The UN experts complained that Iraq has failed to hold accountable those who were responsible for the more recent disappearances, calling for “investigation and legislation to eradicate this heinous crime.”
It urged Iraqi officialdom to include enforced disappearances as a separate offence in national legislation, given that it currently cannot be prosecuted, also calling for the establishment of a search and investigation strategy for all cases of disappearances, encouraging authorities to “strengthen and enlarge” the scope of forensic investigation.
All detainees need to be registered, said the report, and their relatives duly informed of their whereabouts. Iraqi officialdom needs to “clarify” persistent “allegations” of secret detention, which the state denies.
Not only do these recommendations condescending, but they are also unreachable. If Iraq were serious about this issue, it could have established proper mechanisms to track and document forced detention since signing the Convention against Enforced Disappearances back in 2010.
It didn’t need ten UN experts to tell it what had to be done, without providing the know-how, the equipment, the money, and the political incentive to go down this track, especially in a country whose wounds remain wide open and have not healed, on any front.
Five Big Waves
According to the report, the one million figure is based on five waves of disappearances since 1968, a year of upheaval that witnessed a bloodless coup bringing Ahmad Hasan Al Bakr to power.
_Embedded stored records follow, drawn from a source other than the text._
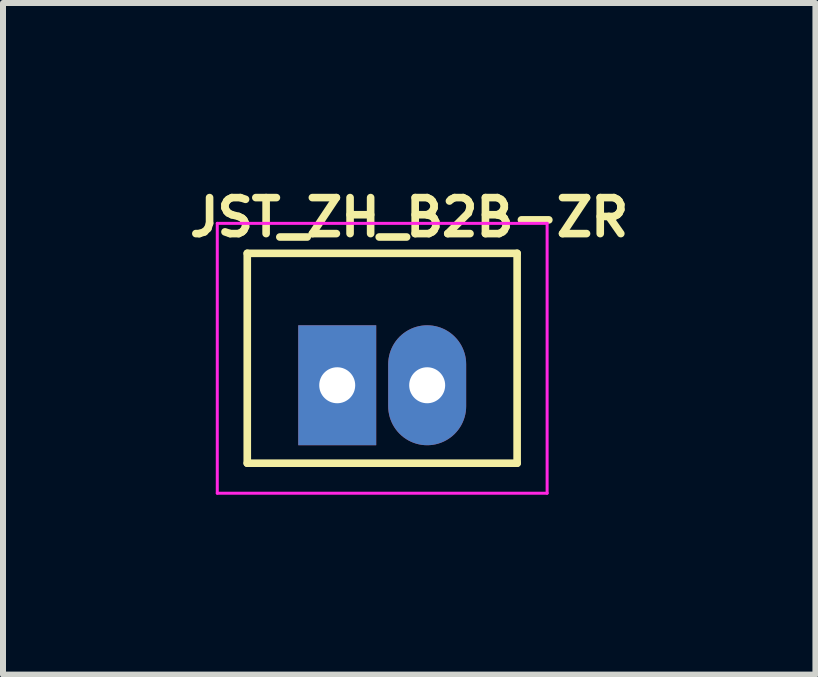
<source format=kicad_pcb>
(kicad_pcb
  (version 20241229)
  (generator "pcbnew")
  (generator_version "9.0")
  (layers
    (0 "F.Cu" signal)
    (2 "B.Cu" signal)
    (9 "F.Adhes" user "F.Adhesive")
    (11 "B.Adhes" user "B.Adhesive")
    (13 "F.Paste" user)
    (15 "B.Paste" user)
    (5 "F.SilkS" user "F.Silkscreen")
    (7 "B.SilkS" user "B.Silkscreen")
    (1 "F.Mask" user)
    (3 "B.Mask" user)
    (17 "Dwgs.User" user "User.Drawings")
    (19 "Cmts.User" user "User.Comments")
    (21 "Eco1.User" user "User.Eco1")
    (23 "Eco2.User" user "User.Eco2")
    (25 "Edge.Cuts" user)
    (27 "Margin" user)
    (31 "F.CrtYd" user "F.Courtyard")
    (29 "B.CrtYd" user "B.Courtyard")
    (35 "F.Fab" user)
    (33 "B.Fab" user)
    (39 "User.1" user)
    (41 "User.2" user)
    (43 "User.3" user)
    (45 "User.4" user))
  (footprint "JST_ZH_B2B-ZR"
    (layer "F.Cu")
    (at 3.373 2.924)
    (property "Reference" "JST_ZH_B2B-ZR" (at 0.4 -2.35 0) (layer "F.SilkS") (effects (font (size 0.6 0.6) (thickness 0.127))))
    (attr through_hole)
    (fp_line (start -2.3 -1.75) (end -2.3 1.75) (stroke (width 0.127) (type solid)) (layer "F.SilkS"))
    (fp_line (start -2.3 -1.75) (end 2.2 -1.75) (stroke (width 0.127) (type solid)) (layer "F.SilkS"))
    (fp_line (start -2.3 1.75) (end 2.2 1.75) (stroke (width 0.127) (type solid)) (layer "F.SilkS"))
    (fp_line (start 2.2 1.75) (end 2.2 -1.75) (stroke (width 0.127) (type solid)) (layer "F.SilkS"))
    (fp_line (start -2.8 -2.25) (end 2.7 -2.25) (stroke (width 0.05) (type solid)) (layer "F.CrtYd"))
    (fp_line (start -2.8 2.25) (end -2.8 -2.25) (stroke (width 0.05) (type solid)) (layer "F.CrtYd"))
    (fp_line (start 2.7 -2.25) (end 2.7 2.25) (stroke (width 0.05) (type solid)) (layer "F.CrtYd"))
    (fp_line (start 2.7 2.25) (end -2.8 2.25) (stroke (width 0.05) (type solid)) (layer "F.CrtYd"))
    (pad "1" thru_hole rect (at -0.8 0.45) (size 1.3 2) (drill 0.6) (layers "*.Cu" "*.Mask"))
    (pad "2" thru_hole oval (at 0.7 0.45) (size 1.3 2) (drill 0.6) (layers "*.Cu" "*.Mask")))
  (gr_rect
    (start -3 -3)
    (end 10.547 8.199)
    (stroke (width 0.1) (type default))
    (fill no)
    (layer "Edge.Cuts")))
</source>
It doesn’t say if the disappearances began under Bakr (July-December 1968) or his predecessor, Abdul Rahman Aref.
Bakr was a relative and protégé of Saddam Hussein, who ruled through him from July 1968 until taking over power in July 1978. Again, there is no breakdown of how many people disappeared under Bakr first, then Saddam, leading up to the US-led invasion of 2003.
This of course, witnessed massive disappearances, both in the battles against Iran starting 1980, and in the August 1990 occupation of Kuwait in its subsequent liberation. We also had more disappearances with the Shiite uprising of 1991, and all battles waged against Iraqi Kurds.
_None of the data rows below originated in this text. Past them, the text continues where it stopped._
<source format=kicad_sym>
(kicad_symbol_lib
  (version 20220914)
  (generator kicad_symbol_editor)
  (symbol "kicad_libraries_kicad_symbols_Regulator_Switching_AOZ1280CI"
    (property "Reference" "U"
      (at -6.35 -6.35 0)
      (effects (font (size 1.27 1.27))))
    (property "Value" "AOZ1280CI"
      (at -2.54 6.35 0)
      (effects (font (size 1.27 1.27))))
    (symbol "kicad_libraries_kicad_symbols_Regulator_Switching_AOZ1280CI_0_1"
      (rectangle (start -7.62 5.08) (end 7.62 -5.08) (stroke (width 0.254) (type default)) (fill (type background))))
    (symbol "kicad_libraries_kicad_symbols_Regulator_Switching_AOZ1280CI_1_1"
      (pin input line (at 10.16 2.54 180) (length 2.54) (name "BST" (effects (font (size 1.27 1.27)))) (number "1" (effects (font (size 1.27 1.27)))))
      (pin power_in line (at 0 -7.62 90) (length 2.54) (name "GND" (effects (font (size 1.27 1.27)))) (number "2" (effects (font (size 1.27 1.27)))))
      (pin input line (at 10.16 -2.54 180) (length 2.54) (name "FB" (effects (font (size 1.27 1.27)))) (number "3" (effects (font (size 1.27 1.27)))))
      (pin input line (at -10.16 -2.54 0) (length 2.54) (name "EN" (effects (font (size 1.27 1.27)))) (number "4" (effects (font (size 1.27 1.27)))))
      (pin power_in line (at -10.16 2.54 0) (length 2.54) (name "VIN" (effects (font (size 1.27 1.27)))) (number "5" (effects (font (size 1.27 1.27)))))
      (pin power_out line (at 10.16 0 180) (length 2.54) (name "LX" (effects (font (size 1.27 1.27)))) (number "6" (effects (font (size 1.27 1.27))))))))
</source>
These were monumental events in modern Iraqi history, whose disappearance toll might very much have exceeded the UN’s one million benchmark. But we cannot say for sure, given that we have no proper numbers to lean on.
It is strange why the UN report starts in 1968 and not, for example, with the 1963 coup against Abdul Karim Qassem or the 1958 revolt against King Faysal II and members of the Iraqi Royal Family. Both were very bloody and must have whipped up a massive number of disappeared persons, either killed in the mayhem, and/or abducted for being in the wrong place at the wrong time.
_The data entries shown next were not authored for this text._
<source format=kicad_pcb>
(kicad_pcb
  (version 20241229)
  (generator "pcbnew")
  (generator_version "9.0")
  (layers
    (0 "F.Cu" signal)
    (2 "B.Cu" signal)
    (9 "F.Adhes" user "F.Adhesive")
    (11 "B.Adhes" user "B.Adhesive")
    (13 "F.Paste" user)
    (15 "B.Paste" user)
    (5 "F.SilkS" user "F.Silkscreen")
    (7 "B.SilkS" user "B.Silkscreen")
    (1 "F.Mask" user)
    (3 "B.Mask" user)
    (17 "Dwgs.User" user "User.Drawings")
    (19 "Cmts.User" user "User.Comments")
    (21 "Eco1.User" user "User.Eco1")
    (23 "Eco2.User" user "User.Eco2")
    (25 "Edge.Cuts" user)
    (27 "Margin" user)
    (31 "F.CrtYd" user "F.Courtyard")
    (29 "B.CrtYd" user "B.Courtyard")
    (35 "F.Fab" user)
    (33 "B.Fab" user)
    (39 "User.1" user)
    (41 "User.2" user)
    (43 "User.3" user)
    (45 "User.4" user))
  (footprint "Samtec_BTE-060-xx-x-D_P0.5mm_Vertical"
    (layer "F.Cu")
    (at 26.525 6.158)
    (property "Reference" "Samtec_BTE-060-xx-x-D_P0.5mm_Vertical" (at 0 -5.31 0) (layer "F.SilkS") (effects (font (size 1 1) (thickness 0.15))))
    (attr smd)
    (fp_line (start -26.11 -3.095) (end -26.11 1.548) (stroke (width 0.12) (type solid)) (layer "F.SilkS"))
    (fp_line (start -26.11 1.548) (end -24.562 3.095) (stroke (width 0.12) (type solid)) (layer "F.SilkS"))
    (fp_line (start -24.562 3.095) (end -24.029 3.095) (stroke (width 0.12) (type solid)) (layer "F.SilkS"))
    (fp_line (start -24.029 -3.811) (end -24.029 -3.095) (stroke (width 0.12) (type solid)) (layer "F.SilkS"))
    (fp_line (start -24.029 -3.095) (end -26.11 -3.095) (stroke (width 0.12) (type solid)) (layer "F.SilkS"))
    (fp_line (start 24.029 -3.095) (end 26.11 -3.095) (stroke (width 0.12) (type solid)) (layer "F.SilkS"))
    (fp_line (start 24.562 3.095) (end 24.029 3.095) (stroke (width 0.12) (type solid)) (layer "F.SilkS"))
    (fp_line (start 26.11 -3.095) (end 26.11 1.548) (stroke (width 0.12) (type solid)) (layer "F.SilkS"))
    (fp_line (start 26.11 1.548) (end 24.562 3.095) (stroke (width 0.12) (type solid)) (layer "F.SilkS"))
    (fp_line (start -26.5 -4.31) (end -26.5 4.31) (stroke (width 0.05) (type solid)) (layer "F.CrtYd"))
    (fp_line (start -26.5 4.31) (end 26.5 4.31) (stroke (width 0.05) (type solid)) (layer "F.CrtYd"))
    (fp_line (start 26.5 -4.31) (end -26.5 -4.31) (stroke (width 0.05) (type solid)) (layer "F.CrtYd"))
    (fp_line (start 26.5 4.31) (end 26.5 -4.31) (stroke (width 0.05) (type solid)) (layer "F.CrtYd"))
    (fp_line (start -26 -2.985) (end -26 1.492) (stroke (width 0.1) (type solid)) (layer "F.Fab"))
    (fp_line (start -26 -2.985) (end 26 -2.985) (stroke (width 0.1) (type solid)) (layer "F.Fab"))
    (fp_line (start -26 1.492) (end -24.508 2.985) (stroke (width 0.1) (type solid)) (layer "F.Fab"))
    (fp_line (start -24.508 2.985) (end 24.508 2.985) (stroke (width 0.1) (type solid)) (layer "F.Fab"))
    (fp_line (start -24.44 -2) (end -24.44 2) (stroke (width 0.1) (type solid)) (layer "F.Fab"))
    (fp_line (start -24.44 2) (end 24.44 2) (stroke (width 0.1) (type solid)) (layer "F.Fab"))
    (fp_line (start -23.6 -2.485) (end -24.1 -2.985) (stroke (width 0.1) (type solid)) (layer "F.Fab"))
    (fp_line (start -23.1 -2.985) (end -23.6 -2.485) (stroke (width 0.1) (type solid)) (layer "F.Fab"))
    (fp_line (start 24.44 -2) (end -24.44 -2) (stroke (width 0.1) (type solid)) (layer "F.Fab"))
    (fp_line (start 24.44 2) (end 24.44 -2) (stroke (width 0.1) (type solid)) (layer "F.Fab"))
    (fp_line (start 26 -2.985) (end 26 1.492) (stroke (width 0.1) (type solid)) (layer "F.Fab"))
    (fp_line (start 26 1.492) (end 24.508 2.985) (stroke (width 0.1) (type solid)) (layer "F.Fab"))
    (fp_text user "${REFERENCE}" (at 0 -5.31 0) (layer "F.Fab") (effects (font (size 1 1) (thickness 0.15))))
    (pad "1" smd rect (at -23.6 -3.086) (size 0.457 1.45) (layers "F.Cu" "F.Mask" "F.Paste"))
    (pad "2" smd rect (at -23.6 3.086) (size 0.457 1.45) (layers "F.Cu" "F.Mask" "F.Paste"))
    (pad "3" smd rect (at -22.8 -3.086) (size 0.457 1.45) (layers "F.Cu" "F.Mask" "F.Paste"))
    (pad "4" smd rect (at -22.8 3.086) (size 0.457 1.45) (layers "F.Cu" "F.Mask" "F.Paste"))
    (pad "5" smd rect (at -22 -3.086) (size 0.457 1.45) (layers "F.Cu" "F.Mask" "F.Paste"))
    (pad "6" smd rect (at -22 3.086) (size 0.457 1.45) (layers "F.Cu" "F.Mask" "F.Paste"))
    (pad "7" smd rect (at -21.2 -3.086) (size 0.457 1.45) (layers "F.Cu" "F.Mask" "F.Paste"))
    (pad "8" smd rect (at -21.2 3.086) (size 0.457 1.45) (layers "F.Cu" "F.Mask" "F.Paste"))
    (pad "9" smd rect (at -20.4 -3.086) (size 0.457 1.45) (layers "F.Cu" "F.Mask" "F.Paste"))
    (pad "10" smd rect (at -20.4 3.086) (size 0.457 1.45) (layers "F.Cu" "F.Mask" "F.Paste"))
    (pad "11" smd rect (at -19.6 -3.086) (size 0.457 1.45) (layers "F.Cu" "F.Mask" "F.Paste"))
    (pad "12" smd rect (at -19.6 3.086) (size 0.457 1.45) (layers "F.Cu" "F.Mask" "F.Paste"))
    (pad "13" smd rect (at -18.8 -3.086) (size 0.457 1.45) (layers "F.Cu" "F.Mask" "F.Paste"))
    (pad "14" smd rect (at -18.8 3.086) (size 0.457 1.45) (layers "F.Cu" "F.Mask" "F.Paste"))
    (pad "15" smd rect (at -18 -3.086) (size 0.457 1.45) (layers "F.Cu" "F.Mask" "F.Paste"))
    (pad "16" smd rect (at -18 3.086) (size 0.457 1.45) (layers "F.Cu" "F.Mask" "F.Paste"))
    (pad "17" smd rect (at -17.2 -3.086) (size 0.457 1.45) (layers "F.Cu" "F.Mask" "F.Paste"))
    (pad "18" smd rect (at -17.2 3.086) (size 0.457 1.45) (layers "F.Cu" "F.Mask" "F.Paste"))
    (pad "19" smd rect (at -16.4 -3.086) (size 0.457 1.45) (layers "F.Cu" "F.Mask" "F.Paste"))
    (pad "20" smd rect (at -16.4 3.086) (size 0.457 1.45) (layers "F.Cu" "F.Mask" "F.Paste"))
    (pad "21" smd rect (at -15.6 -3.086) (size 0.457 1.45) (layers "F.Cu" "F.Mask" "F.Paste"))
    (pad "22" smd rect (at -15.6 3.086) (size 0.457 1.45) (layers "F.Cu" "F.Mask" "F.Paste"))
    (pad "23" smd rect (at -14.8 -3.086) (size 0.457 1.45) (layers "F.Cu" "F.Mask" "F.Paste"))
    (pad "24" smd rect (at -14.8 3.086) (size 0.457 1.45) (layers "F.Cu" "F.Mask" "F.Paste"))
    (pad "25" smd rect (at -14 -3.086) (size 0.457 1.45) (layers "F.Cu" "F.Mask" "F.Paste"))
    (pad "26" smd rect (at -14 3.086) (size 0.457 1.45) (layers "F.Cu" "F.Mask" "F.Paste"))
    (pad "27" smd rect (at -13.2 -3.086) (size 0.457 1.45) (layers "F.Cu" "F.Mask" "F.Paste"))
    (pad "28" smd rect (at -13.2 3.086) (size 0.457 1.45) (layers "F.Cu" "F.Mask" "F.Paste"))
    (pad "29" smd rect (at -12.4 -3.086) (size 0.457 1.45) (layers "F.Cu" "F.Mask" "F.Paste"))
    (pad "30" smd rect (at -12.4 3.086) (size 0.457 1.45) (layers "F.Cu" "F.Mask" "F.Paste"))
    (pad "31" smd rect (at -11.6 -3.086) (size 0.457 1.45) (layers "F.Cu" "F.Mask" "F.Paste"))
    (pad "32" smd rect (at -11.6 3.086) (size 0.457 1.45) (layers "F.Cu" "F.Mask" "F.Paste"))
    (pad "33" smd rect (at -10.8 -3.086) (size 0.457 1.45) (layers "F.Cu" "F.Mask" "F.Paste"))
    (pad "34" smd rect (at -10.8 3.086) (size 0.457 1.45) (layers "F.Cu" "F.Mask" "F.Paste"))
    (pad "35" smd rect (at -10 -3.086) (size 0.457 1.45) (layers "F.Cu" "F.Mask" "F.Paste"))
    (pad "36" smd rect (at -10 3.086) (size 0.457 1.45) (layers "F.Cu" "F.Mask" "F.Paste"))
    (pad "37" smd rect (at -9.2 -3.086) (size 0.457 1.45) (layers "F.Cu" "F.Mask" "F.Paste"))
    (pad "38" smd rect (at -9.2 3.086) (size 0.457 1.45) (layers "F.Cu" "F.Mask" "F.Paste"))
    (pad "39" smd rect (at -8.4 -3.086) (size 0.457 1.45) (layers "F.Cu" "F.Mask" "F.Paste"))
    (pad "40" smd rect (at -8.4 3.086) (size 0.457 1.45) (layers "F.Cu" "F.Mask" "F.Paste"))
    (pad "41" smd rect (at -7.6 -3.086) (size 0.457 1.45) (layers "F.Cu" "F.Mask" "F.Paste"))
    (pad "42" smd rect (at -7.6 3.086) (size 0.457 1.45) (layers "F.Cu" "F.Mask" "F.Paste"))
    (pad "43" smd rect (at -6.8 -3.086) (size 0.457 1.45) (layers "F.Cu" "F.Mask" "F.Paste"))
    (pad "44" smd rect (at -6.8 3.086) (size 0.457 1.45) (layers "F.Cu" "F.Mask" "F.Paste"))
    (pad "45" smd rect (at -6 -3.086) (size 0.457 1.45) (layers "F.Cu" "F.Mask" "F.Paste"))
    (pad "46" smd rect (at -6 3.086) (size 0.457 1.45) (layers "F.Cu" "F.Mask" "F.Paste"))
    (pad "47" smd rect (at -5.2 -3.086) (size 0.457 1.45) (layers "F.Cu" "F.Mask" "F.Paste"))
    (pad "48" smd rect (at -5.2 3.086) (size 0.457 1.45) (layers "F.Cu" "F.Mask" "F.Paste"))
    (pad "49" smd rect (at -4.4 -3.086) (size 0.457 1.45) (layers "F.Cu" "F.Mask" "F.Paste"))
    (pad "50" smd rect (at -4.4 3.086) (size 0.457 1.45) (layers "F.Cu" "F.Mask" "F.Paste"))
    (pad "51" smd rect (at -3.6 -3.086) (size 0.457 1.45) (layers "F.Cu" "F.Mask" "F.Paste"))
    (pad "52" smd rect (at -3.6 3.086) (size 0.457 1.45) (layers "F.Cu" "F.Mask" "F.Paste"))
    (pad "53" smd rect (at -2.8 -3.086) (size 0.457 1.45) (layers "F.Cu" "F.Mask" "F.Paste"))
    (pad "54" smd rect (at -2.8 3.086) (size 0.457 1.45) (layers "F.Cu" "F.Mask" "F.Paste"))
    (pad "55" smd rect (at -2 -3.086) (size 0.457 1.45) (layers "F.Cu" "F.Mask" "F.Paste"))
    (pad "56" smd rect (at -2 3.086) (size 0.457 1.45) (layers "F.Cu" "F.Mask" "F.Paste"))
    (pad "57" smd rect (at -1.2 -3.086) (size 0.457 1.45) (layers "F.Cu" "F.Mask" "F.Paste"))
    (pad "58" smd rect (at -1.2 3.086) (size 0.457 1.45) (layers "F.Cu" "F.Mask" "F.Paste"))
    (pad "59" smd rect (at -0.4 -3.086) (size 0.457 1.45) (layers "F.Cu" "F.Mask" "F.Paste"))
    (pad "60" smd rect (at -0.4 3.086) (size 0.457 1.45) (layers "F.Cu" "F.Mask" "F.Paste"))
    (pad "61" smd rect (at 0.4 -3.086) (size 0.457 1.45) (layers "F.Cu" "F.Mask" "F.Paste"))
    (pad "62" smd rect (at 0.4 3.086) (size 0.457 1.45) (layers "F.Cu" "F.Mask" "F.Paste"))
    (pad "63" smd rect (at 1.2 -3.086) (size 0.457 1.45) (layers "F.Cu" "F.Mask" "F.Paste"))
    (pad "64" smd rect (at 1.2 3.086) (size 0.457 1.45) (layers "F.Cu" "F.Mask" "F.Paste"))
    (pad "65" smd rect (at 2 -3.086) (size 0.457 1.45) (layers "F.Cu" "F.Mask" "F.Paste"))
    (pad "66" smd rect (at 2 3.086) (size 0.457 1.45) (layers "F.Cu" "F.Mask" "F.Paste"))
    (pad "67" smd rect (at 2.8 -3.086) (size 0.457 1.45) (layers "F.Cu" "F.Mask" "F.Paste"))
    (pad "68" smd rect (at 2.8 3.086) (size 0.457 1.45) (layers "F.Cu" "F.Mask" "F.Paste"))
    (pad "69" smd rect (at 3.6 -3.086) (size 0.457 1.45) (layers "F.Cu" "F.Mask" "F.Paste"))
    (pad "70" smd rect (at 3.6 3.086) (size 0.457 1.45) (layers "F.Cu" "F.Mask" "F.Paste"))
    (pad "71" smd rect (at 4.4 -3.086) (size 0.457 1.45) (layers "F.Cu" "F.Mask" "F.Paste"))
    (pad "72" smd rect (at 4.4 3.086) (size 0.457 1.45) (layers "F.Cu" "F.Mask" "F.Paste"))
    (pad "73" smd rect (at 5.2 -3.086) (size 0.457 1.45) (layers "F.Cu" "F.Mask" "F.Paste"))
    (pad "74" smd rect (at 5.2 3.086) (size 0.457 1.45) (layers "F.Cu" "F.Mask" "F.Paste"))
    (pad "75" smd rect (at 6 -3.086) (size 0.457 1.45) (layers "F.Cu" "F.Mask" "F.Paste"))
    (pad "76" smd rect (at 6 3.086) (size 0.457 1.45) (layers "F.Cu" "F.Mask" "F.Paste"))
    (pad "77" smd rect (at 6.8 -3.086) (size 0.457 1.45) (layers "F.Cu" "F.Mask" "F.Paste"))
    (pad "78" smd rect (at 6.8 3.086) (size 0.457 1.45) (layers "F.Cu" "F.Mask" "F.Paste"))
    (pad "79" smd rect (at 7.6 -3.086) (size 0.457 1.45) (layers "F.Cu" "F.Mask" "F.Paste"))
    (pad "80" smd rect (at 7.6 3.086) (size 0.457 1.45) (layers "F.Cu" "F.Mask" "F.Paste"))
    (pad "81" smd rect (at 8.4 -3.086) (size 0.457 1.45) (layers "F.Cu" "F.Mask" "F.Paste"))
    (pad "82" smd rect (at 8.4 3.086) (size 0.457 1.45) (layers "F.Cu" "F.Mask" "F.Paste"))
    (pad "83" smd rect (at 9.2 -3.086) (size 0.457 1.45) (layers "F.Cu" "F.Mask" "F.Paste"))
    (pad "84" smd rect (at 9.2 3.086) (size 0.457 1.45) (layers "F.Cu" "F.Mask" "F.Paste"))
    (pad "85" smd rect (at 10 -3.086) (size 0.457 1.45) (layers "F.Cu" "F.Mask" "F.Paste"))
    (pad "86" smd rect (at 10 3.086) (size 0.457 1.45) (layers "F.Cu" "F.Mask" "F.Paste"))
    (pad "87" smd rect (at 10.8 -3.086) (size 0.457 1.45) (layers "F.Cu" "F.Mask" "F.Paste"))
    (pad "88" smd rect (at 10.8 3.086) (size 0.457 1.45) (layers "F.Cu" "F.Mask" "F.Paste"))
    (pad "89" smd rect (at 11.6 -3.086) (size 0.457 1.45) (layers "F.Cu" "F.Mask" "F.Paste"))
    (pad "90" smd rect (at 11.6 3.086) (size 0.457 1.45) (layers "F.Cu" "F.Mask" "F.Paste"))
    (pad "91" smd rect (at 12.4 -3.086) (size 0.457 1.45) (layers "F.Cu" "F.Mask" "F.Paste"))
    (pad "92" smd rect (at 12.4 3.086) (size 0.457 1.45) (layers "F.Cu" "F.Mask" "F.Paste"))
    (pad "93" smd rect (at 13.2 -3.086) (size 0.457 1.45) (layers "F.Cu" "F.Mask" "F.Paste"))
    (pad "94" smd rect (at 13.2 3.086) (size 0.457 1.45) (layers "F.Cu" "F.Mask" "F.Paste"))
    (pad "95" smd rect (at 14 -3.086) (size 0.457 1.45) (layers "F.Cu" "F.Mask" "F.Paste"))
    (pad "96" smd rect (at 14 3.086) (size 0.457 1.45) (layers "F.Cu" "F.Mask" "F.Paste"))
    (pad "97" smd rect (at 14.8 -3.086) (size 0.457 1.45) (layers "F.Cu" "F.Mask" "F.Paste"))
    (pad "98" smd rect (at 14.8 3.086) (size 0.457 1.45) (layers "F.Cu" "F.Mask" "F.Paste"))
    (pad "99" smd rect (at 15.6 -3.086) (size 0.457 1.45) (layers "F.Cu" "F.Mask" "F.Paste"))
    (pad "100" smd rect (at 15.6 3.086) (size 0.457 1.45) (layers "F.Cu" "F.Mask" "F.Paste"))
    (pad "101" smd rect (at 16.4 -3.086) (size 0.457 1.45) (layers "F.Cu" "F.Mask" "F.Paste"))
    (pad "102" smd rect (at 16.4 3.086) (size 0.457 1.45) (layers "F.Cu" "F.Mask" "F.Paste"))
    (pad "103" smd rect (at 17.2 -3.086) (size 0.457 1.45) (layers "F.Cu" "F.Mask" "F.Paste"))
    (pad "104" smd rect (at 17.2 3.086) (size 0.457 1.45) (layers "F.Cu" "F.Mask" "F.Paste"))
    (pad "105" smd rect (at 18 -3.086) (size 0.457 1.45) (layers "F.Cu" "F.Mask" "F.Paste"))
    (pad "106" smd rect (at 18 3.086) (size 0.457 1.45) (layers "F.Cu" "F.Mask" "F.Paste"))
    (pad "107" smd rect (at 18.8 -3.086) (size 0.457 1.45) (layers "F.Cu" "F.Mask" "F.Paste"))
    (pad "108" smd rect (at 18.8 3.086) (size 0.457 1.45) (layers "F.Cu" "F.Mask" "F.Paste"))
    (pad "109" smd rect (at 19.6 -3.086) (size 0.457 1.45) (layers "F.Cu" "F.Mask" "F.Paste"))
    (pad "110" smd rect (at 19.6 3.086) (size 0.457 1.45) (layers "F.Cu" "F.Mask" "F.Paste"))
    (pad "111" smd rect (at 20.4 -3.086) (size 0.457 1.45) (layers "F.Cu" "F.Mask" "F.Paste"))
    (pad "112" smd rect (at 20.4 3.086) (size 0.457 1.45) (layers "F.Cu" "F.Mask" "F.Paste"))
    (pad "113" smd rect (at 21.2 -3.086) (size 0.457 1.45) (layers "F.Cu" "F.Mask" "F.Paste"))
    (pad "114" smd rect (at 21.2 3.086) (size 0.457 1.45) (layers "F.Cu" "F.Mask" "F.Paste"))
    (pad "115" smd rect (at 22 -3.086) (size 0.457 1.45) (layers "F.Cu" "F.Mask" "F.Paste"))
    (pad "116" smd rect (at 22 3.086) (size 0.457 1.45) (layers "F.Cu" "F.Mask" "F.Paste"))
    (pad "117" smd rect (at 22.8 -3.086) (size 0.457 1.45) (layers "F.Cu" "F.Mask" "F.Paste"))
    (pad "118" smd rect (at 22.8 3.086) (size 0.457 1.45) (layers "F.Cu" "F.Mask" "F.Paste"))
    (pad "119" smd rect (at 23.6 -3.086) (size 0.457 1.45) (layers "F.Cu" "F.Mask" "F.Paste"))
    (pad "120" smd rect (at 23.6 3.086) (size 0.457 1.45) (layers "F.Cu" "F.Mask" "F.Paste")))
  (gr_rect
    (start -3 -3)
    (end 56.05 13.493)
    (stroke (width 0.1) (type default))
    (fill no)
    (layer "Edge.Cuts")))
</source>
The UN report prefers to start with 1968, identifying the second “wave” of disappearance as during the 2003 occupation, when “at least 200,000 Iraqis” were captured by the US military.
The third wave was the one probably better documented than all the rest, pertaining to Daesh period between 2014-2017. Then came the 2018 uprising in Basra, followed by those abducted or taken away during the October 2019 Revolution. These fresher ones, technically, are also easy to document since many are still alive — yet, sadly — so are their abductors, making it more difficult to track them.
In conclusion, the new UN report on Iraq’s disappeared raises more questions than answers, failing to provide a clear path forward for addressing this issue.
— Sami Moubayed is a historian and former Carnegie scholar. He is also author of Under the Black Flag: At the frontier of the New Jihad.